Andrew Lu, an MD/PhD student in the UCLA–Caltech Medical Scientist Training Program, has been awarded a Paul and Daisy Soros Fellowship for New Americans. Lu is among 30 selected for this fellowship out of more than 1,800 applicants. Each will receive up to $90,000 in funding to support their graduate studies.
Lu was born in Tainan, Taiwan. After a childhood of frequent moves with his family—from Taiwan to Canada then to the United States—Lu chose to attend UC Berkeley to study computer science. According to biographical information provided by the Soros Foundation:
"After a personal encounter with disease, and a serendipitous introduction to science, Andrew became increasingly drawn to biology and medicine. These events led to Andrew dropping out of college after sophomore year, and he started working full time in a biology laboratory. This experience confirmed Andrew's interests in biology, and he decided to return to Berkeley to study molecular biology. Back in school, Andrew helped develop a method to identify the set of proteins that control how genes turn on in health and in disease.

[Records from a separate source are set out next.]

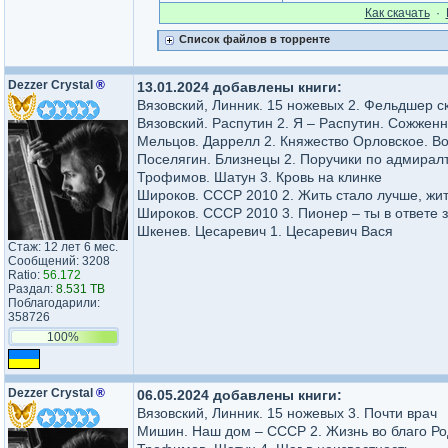
Как cкачать
·
Список файлов в торренте
Dezzer Crystal
®
13.01.2024 добавлены книги:
Вязовский, Линник. 15 ножевых 2. Фельдшер с
Вязовский. Распутин 2. Я – Распутин. Сожжен
Мельцов. Даррелл 2. Княжество Орловское. В
Поселягин. Близнецы 2. Поручики по адмирал
Трофимов. Шатун 3. Кровь на клинке
Широков. СССР 2010 2. Жить стало лучше, жит
Широков. СССР 2010 3. Пионер – ты в ответе з
Шкенев. Цесаревич 1. Цесаревич Вася
Стаж: 12 лет 6 мес.
Сообщений: 3208
Ratio:
56.172
Раздал:
8.531 TB
Поблагодарили:
358726
100%
Dezzer Crystal
®
06.05.2024 добавлены книги:
Вязовский, Линник. 15 ножевых 3. Почти врач
Мишин. Наш дом – СССР 2. Жизнь во благо Р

After graduation, he worked at [UC San Francisco] using high-resolution, single-cell methods to perturb and study cells of the human immune system."
As an MD/PhD student, Lu has spent two years at UCLA as a medical student before joining the Caltech laboratory of Michael Elowitz, professor of biology and bioengineering and Howard Hughes Medical Institute Investigator. In the Elowitz lab, Lu studies how to build synthetic programmable protein circuits in living cells.

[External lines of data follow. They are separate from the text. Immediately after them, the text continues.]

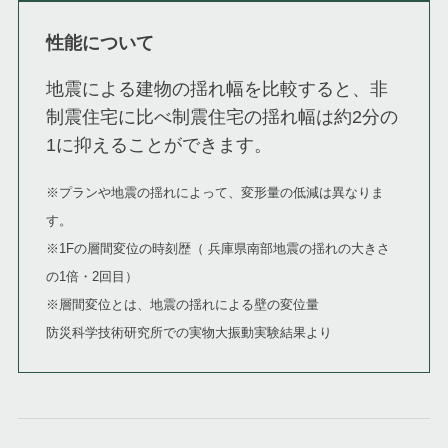
性能について
地震による建物の揺れ幅を比較すると、非
制震住宅に比べ制震住宅の揺れ幅は約2分の
1に抑えることができます。
※プランや地震の揺れによって、変形量の低減は異なりま
す。
※1Fの層間変位の時刻歴（ 兵庫県南部地震の揺れの大きさ
の1倍・2回目）
※層間変位とは、地震の揺れによる壁の変位量
防災科学技術研究所での実物大振動実験結果より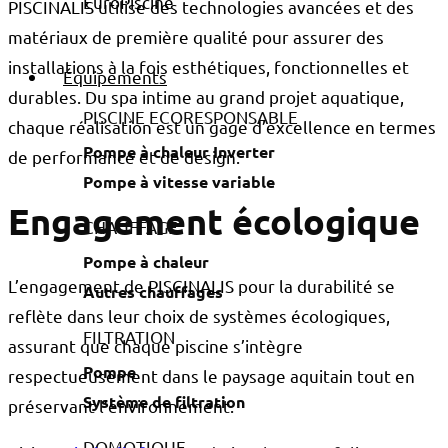
PISCINALIS utilise des technologies avancées et des
matériaux de première qualité pour assurer des
installations à la fois esthétiques, fonctionnelles et
Équipements
durables. Du spa intime au grand projet aquatique,
PISCINE ECORESPONSABLE
chaque réalisation est un gage d’excellence en termes
Pompe à chaleur Inverter
de performance et de design.
Pompe à vitesse variable
Engagement écologique
CHAUFFAGE
Pompe à chaleur
L’engagement de PISCINALIS pour la durabilité se
Autres chauffages
reflète dans leur choix de systèmes écologiques,
FILTRATION
assurant que chaque piscine s’intègre
Pompe
respectueusement dans le paysage aquitain tout en
Système de filtration
préservant l’environnement.
DOMOTIQUE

"Biology is traditionally concerned with studying life as it naturally exists," says Lu. "I love the field of synthetic biology because I get to create brand-new artificial behaviors that have never existed before in living human cells. This engineering process is thrilling to me."
Ultimately, Lu plans to combine his training in medicine and science to build a new generation of therapeutics, leveraging advances in synthetic biology and oncology.